Machines communicate by using infrared light
A distinguishing feature of industry 4.0 is the large amount of data generated when production processes are linked. Previously, data streams were sent primarily by cable, but this method is cumbersome when used in industrial processes and the cables are also prone to wear and tear. Transferring data using a wireless LAN is not a viable alternative because it is not fast enough. To solve this problem, engineers at the Fraunhofer Institute for Photonic Microsystems IPMS have developed a module that transmits data rapidly and securely using infrared light.
Industry 4.0, as it’s known in Germany, has already been introduced into many industrial production processes. Companies no longer want mass production; they prefer small-batch or customized fabrication. The manufacturing environment of the future requires decentralized processes with production chains that are continuously monitored via machine-to-machine communication. In this setup, sensors, machines, controllers and regulator units communicate with each other while exchanging enormous amounts of data. This type of data transfer used to be carried out almost exclusively with cables, since RF-based data transmission via wireless LAN is too slow, inefficient and vulnerable to radio network disturbances and unauthorized access. But as demand for higher data rates, more robustness, lower energy consumption, better data security and interconnectivity grows, the need to exchange data in a wireless way is growing as well.

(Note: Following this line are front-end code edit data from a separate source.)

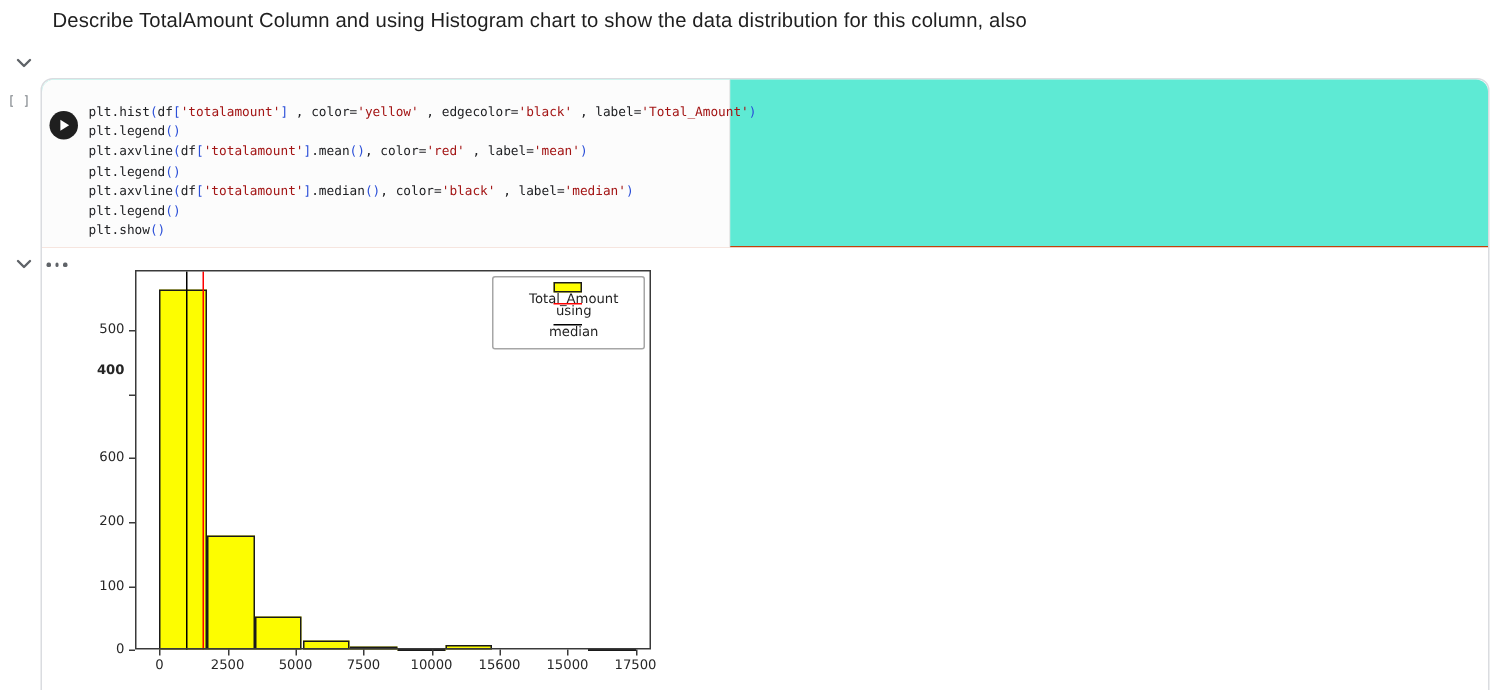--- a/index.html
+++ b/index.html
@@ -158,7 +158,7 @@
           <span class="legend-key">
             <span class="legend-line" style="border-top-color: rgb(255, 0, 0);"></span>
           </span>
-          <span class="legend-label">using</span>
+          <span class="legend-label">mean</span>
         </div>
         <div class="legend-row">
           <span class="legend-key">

The Fraunhofer Institute for Photonic Microsystems IPMS in Dresden is working on technologies that transmit data via infrared light. Such systems can already achieve transmission speeds of up to 12.5 gigabits per second over short distances, and up to 1 gigabit per second for distances of up to 30 meters.
The main benefit of wireless systems is that they offer greater reliability and security than expensive specialty cables that are prone to wear and tear. This is of special importance for systems with articulated or moving parts. Using a wireless communication module also means there is no need for expensive retooling or maintenance work – resulting in significant savings in setup and upkeep costs.
Researchers on the Optical Wireless Communication team led by Dr. Frank Deicke have developed a plug-and-play communication module that can be easily integrated into existing control systems and machine infrastructures. Based on Li-Fi technology, their transceiver replaces the HF plug connectors (which are prone to wear) in these applications, allowing for improved board-to-board communication. This means high-frequency signals can be transferred faster and more reliably between two circuit boards. Presently, the smallest of these transceiver modules measures a mere 2 x 2 x 2 millimeters in size. The transceiver module is particularly well-suited for industrial applications where large amounts of data have to be transferred at very high speeds, and for which HF connector plugs are no longer suitable for reasons of mechanical robustness and reliability.
The transceiver performs just as well as cables or plug connectors do, and it is also up to 10 times faster than current radio-based solutions. Other benefits of infrared transceivers include negligible bit error rates (<10-11), low energy consumption and reduced costs. In addition, infrared data transmission provides better reliability and security. This is because unlike radio waves, the light waves are transmitted only within a limited beam range, so an opaque panel is sufficient to protect against industrial espionage attempts.